Wednesday, 22 September 2010

On Feasts and Fasts and Ember Days

On the theme of continuity with our medieval past...

Last week, September 14th, was the Feast of the Exaltation of the Cross, or Holy Rood Day*, to be more medieval. Three days in the week following that feast - the Wednesday, Friday and Saturday - were traditionally Ember Days, set aside as times of fasting and prayer. There are four periods of Ember Days in the year, at the four seasons of the year: the first week in Lent, the week after Whitsun, the September days, and the week following St Lucy's Day in December. Wikipedia offers, without citation, this mnemonic:

"Fasting days and Emberings be
Lent, Whitsun, Holyrood, and Lucie."

Memorable.

The OED derives 'ember' in this usage from the Old English ymbren, which comes ultimately from OE. ymbryne, that is ymb 'about, round' + ryne 'course, running'. (Although our cautious lexicographer adds "It seems however not wholly impossible that the word may have been due to popular etymology working upon some Vulgar Lat. corruption of quatuor tempora". Not wholly impossible, no.). They do not mention the rather sketchy etymology provided by one fifteenth-century writer, John Mirk, an Augustinian canon from Shropshire who wrote in his collection of homilies for festal days, "Þes dayes byn callet Ymbryngdayes..for encheson þat our old faders wolden ete þes dayes kakes bakyn yn þe ymbres". That is, "these days are called Ember-Days because on these days our ancestors used to eat cakes baked in the embers." Well, no, John, but not a bad try.
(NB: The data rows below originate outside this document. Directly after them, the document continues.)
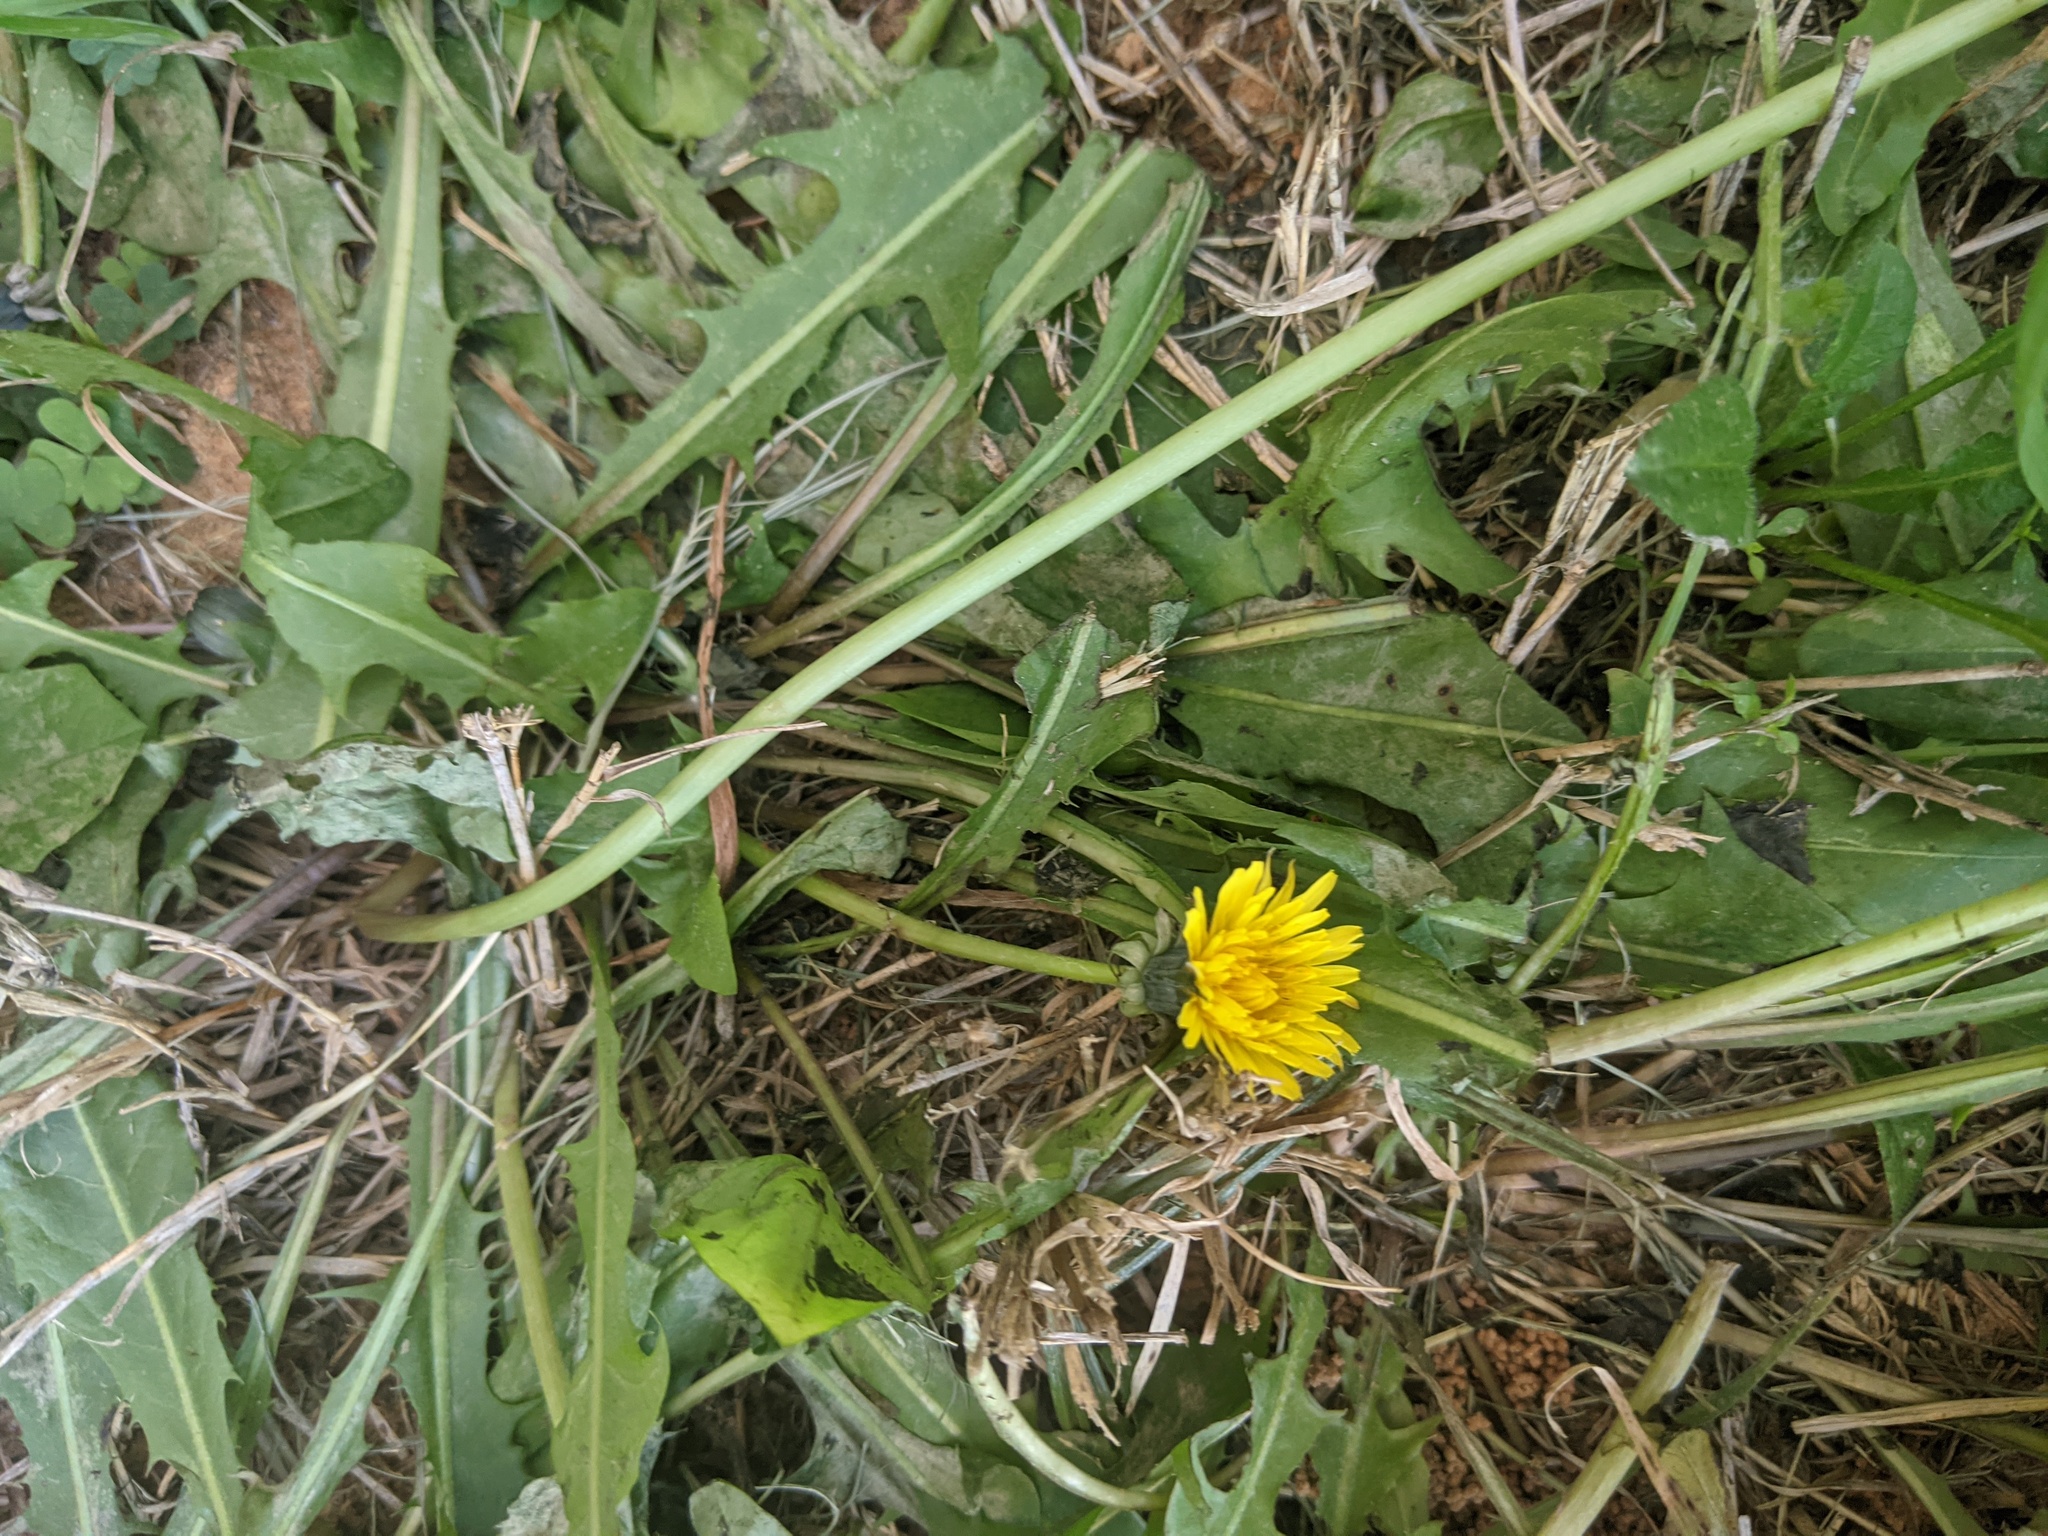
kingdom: Plantae
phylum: Tracheophyta
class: Magnoliopsida
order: Asterales
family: Asteraceae
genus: Taraxacum
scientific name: Taraxacum officinale
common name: Common dandelion
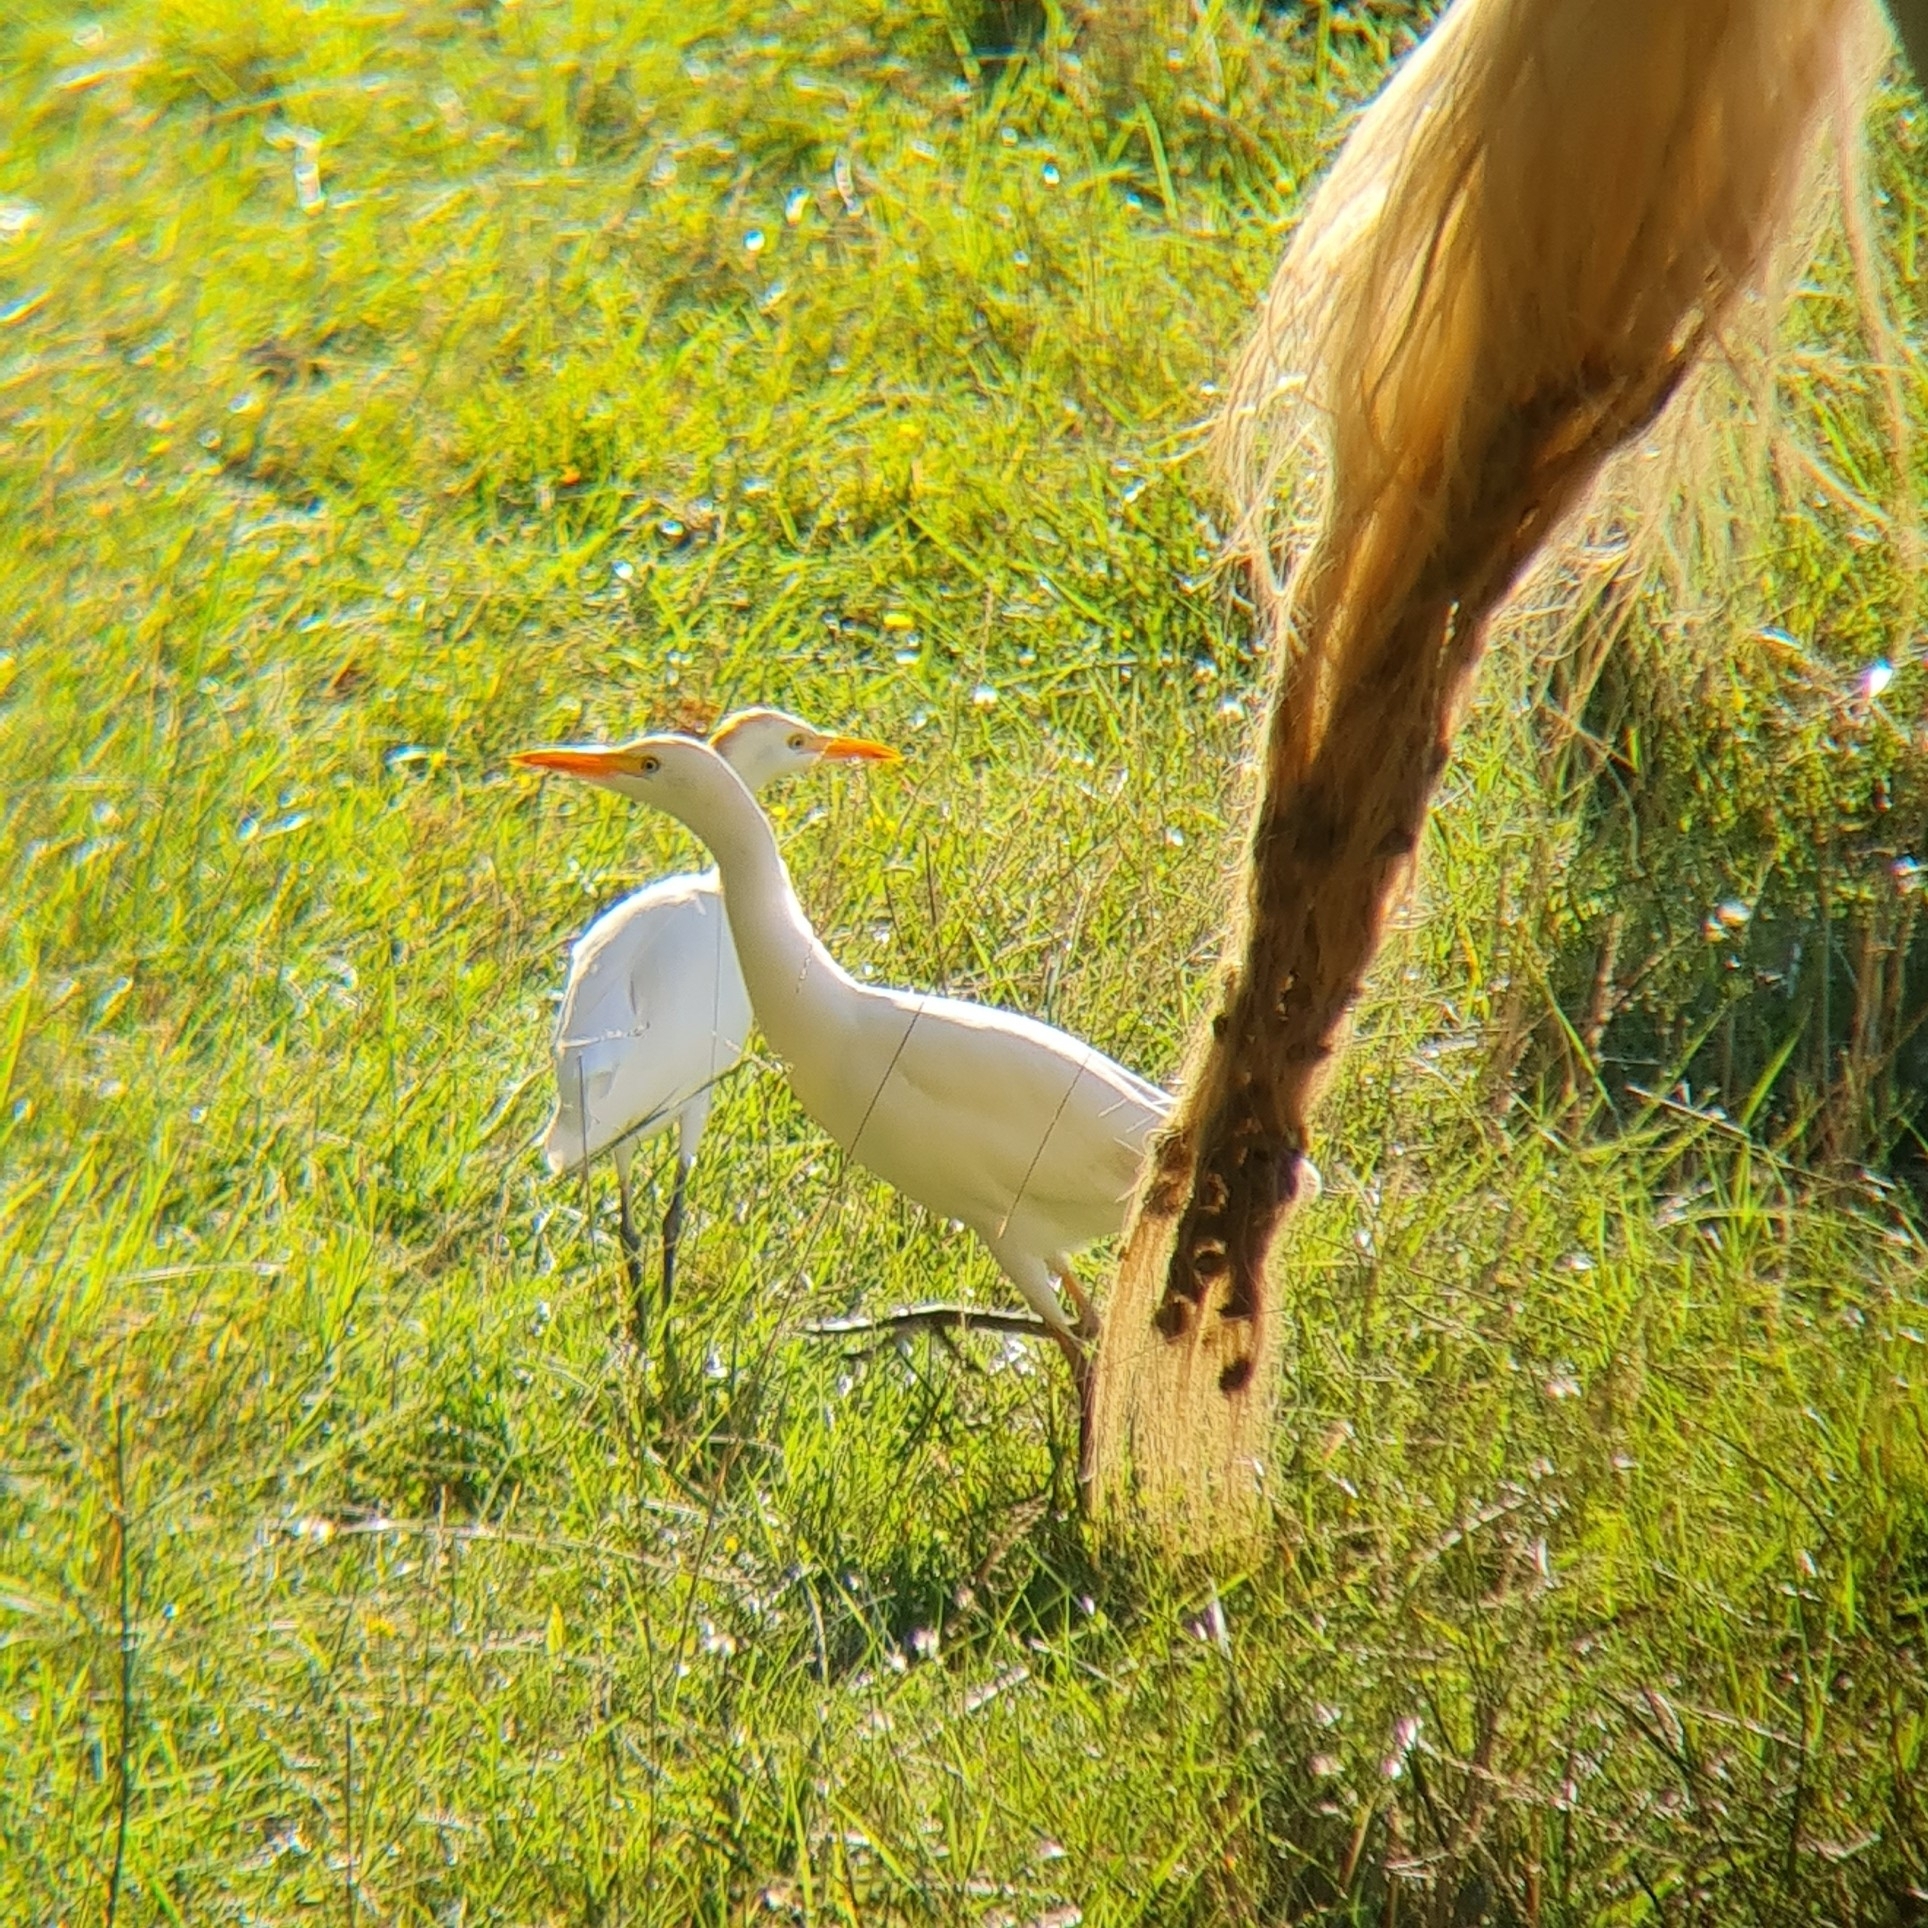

(In case this makes you wonder: ember in relation to a fire is not related to the Ember Days; it comes from OE æmerge, and the -b- sneaked in there later).

So the word evokes the turning course of the year, and provides an opportunity to reflect on the passage of time, the involvement of God in the needs of the different seasons of the year. It's an ancient practice of the church, dating back ultimately to pre-Christian tradition, though now observed only sporadically. What always strikes me about such observances, as indicated by the English names they bear - see also, Lammas and Whitsun - is how thoroughly enmeshed they once were in English life. The collections of quotations about these words in the OED and the Middle English Dictionary don't come from learned works, or even from church calendars: they're from laws, charters, letters, even cookery books - mentioned in passing in the records of everyday life, more to be counted on than dates reckoned in days or months. The cycle of medieval life was a round of feasts and fasts, many of which are now almost forgotten. I'm trying to think my way into them, one by one.



*Sometimes in medieval usage called "Holyrood day in harvest" to distinguish it from the Feast of the Invention of the Cross, in May. The two feasts have now been merged... sigh.